▶ [Exercise details]
For each line below with the word "center", write out a copy.

▶ [Exercise materials]
'''

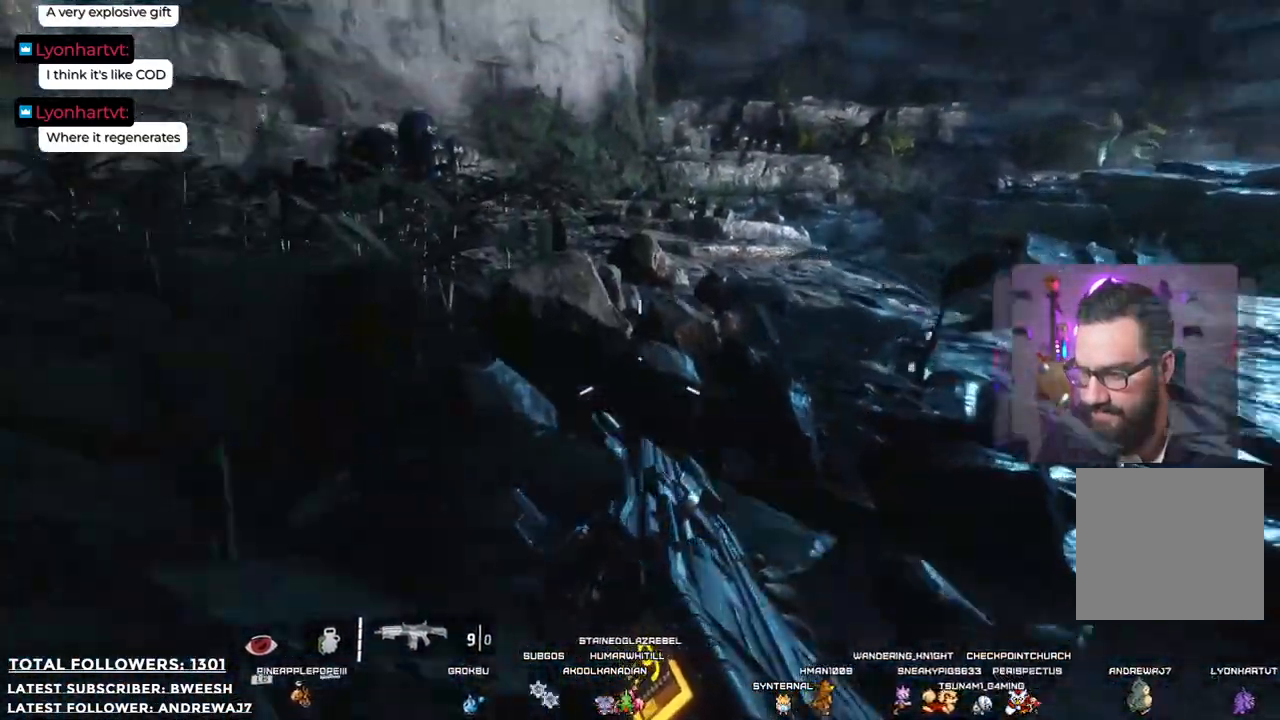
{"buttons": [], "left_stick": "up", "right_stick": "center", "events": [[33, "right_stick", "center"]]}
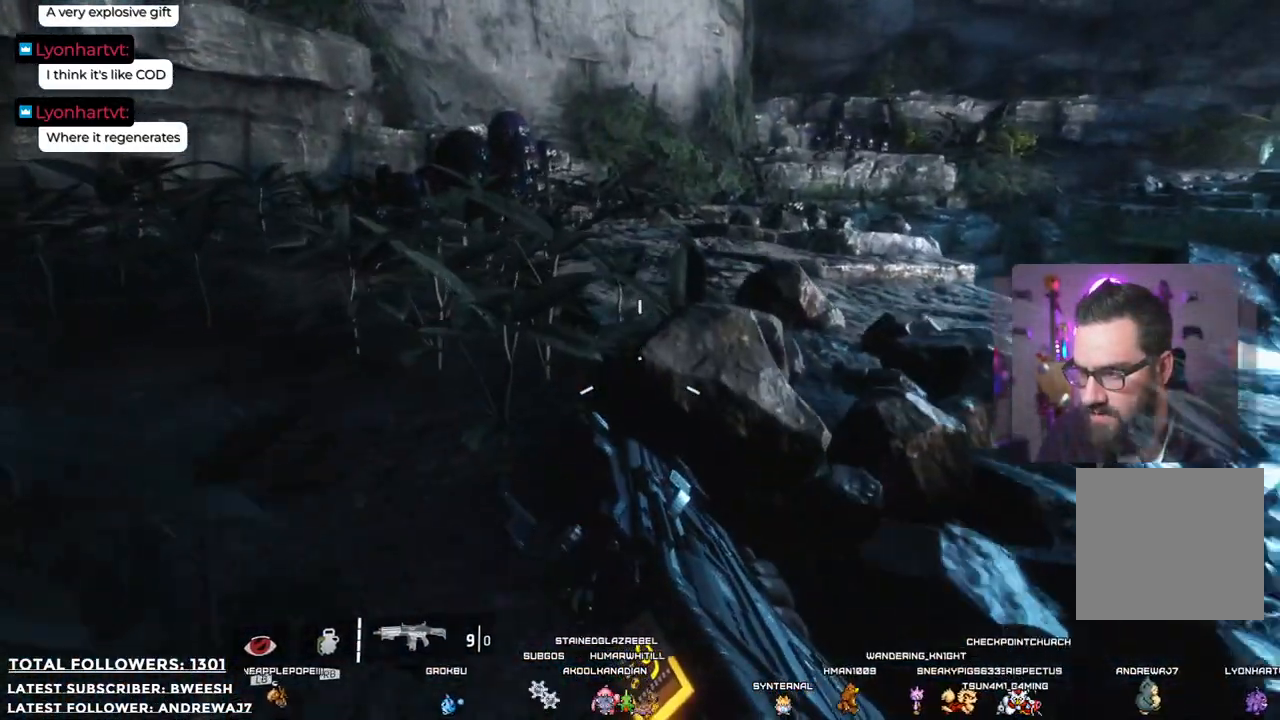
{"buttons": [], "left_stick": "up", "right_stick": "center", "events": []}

'''
'''

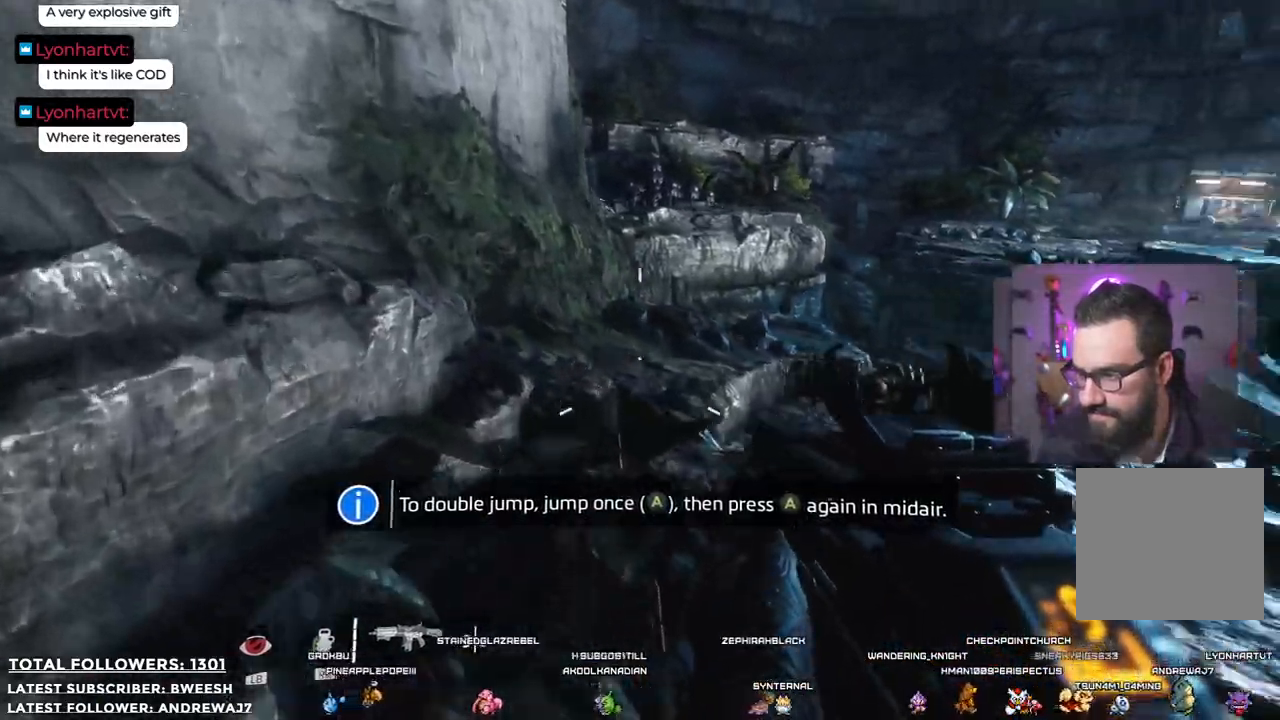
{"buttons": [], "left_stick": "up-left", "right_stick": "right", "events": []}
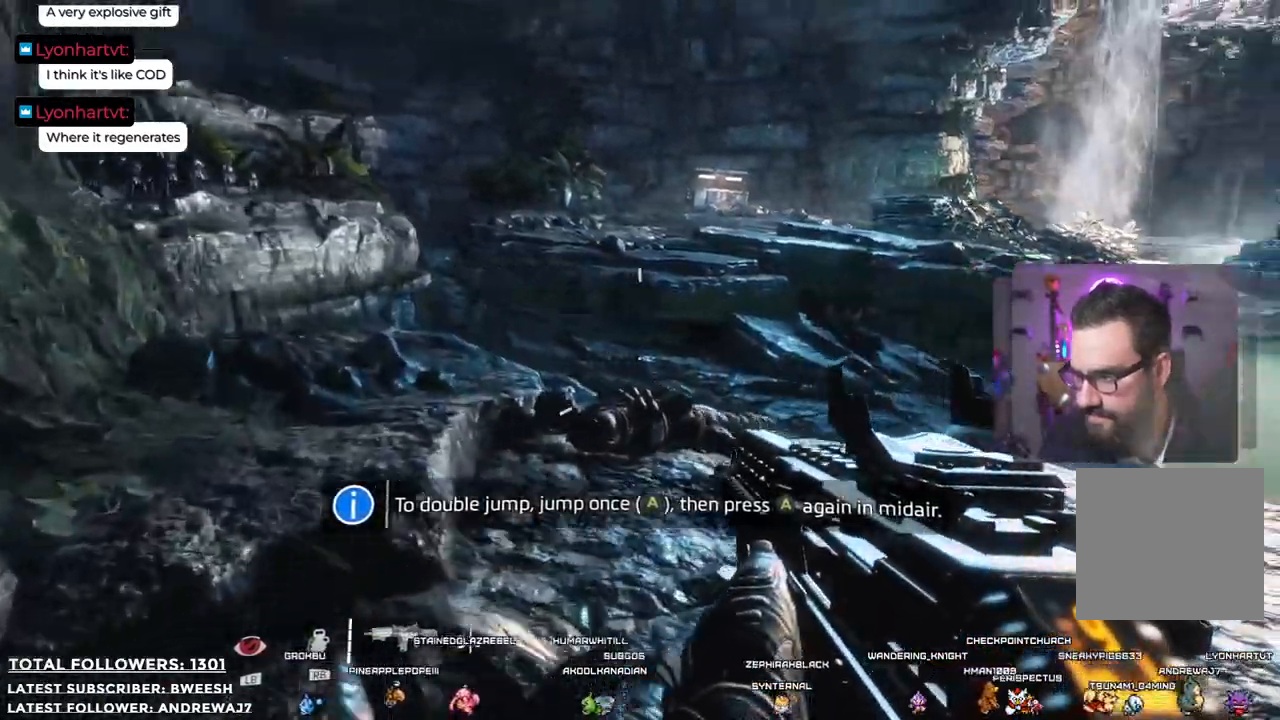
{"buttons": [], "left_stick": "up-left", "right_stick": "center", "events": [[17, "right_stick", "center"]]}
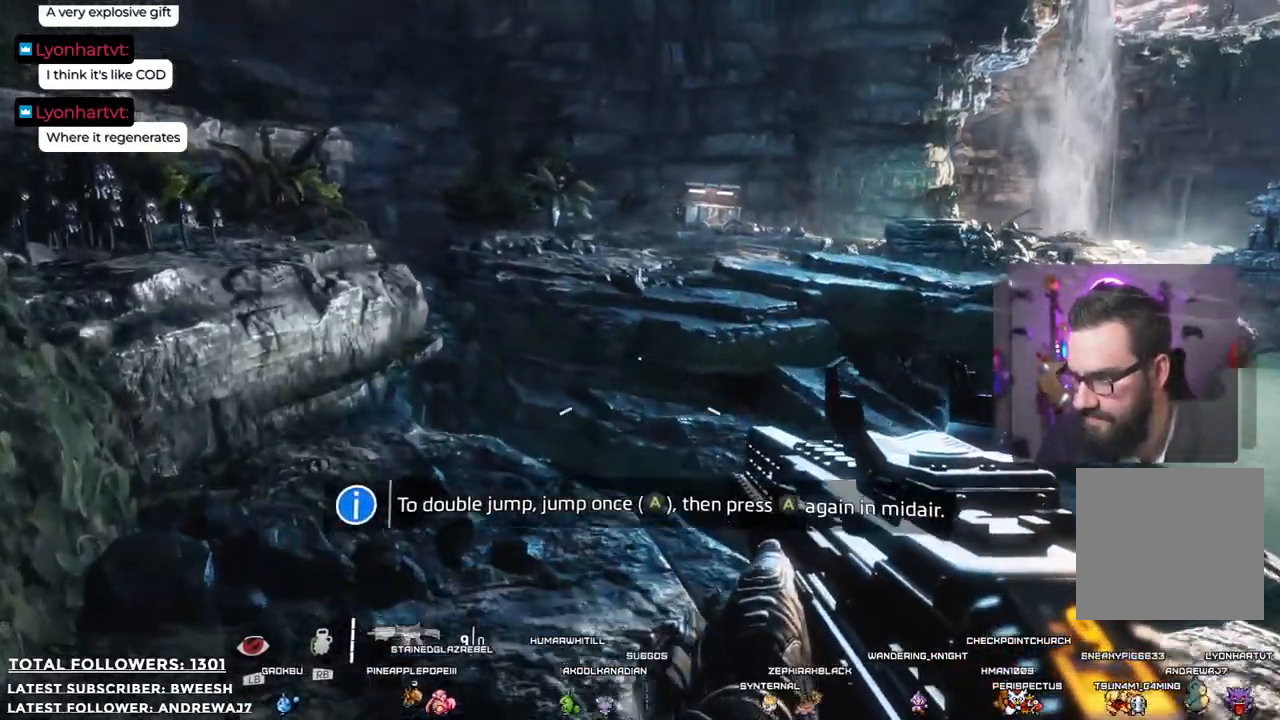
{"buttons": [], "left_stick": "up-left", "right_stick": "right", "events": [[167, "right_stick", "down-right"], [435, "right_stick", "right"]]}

'''

▶ [Result of this exercise]
{"buttons": [], "left_stick": "up", "right_stick": "center", "events": [[33, "right_stick", "center"]]}
{"buttons": [], "left_stick": "up", "right_stick": "center", "events": []}
{"buttons": [], "left_stick": "up-left", "right_stick": "center", "events": [[17, "right_stick", "center"]]}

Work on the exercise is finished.